Saved entries
• • •
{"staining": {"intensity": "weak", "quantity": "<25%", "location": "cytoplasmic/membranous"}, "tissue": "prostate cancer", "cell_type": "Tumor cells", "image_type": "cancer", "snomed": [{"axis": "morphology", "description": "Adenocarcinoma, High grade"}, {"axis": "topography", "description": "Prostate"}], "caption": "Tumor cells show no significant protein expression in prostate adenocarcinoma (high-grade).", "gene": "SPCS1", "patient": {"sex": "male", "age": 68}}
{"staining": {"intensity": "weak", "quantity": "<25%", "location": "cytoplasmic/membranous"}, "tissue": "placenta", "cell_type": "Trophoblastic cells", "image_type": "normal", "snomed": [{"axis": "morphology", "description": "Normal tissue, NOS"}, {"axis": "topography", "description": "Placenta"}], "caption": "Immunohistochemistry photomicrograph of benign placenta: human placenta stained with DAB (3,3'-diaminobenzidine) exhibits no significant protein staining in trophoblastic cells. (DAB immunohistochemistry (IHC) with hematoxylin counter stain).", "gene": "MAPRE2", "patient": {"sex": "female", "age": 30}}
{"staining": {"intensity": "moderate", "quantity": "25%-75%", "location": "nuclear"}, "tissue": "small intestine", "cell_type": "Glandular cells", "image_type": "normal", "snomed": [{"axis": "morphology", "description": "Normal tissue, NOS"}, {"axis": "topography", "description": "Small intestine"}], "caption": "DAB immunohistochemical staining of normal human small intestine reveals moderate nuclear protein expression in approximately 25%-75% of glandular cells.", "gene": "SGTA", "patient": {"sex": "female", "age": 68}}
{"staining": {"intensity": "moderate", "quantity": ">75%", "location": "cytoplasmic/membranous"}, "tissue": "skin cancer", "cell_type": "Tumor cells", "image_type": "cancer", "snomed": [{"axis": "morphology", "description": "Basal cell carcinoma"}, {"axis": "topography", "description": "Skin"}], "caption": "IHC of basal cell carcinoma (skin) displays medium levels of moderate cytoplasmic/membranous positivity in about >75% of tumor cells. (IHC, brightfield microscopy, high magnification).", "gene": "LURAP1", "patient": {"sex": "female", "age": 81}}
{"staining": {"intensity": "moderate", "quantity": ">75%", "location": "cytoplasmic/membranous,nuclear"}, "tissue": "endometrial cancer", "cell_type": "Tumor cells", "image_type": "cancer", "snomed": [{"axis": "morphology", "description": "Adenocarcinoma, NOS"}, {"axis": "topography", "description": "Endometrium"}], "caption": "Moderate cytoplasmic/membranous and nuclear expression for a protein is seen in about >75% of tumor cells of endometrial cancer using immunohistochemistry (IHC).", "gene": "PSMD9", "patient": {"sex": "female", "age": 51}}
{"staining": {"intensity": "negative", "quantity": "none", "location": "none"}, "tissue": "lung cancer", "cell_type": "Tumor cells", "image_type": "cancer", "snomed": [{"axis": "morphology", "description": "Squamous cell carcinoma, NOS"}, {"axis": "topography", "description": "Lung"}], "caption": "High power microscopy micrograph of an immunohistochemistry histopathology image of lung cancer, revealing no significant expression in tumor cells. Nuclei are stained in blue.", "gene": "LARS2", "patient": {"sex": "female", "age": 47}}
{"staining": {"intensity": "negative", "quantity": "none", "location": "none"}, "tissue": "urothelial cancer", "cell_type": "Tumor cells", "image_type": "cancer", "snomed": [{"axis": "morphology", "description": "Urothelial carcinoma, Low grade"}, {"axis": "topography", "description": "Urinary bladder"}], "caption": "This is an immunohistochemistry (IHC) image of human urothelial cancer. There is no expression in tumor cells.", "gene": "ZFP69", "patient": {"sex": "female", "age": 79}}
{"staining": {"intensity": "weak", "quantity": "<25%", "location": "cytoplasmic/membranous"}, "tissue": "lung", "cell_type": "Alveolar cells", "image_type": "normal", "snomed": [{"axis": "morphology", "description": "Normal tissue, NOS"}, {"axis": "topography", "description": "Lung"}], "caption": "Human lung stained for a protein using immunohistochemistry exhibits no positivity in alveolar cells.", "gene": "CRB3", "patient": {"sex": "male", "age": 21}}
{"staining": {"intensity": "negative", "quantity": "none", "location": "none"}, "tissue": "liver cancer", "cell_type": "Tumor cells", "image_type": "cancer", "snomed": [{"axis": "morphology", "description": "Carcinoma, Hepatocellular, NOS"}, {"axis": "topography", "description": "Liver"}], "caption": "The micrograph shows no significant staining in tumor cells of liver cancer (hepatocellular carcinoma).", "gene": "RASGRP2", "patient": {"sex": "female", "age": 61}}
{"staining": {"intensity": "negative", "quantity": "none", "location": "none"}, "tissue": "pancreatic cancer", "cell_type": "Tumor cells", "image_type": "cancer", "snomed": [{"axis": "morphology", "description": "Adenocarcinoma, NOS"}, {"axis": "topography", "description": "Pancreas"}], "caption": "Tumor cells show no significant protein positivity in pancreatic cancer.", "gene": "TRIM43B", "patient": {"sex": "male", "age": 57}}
• • •
_What you will do_
Retrieve each line of the data in which the word "microscopy" can be found.

_Solution below_
{"staining": {"intensity": "moderate", "quantity": ">75%", "location": "cytoplasmic/membranous"}, "tissue": "skin cancer", "cell_type": "Tumor cells", "image_type": "cancer", "snomed": [{"axis": "morphology", "description": "Basal cell carcinoma"}, {"axis": "topography", "description": "Skin"}], "caption": "IHC of basal cell carcinoma (skin) displays medium levels of moderate cytoplasmic/membranous positivity in about >75% of tumor cells. (IHC, brightfield microscopy, high magnification).", "gene": "LURAP1", "patient": {"sex": "female", "age": 81}}
{"staining": {"intensity": "negative", "quantity": "none", "location": "none"}, "tissue": "lung cancer", "cell_type": "Tumor cells", "image_type": "cancer", "snomed": [{"axis": "morphology", "description": "Squamous cell carcinoma, NOS"}, {"axis": "topography", "description": "Lung"}], "caption": "High power microscopy micrograph of an immunohistochemistry histopathology image of lung cancer, revealing no significant expression in tumor cells. Nuclei are stained in blue.", "gene": "LARS2", "patient": {"sex": "female", "age": 47}}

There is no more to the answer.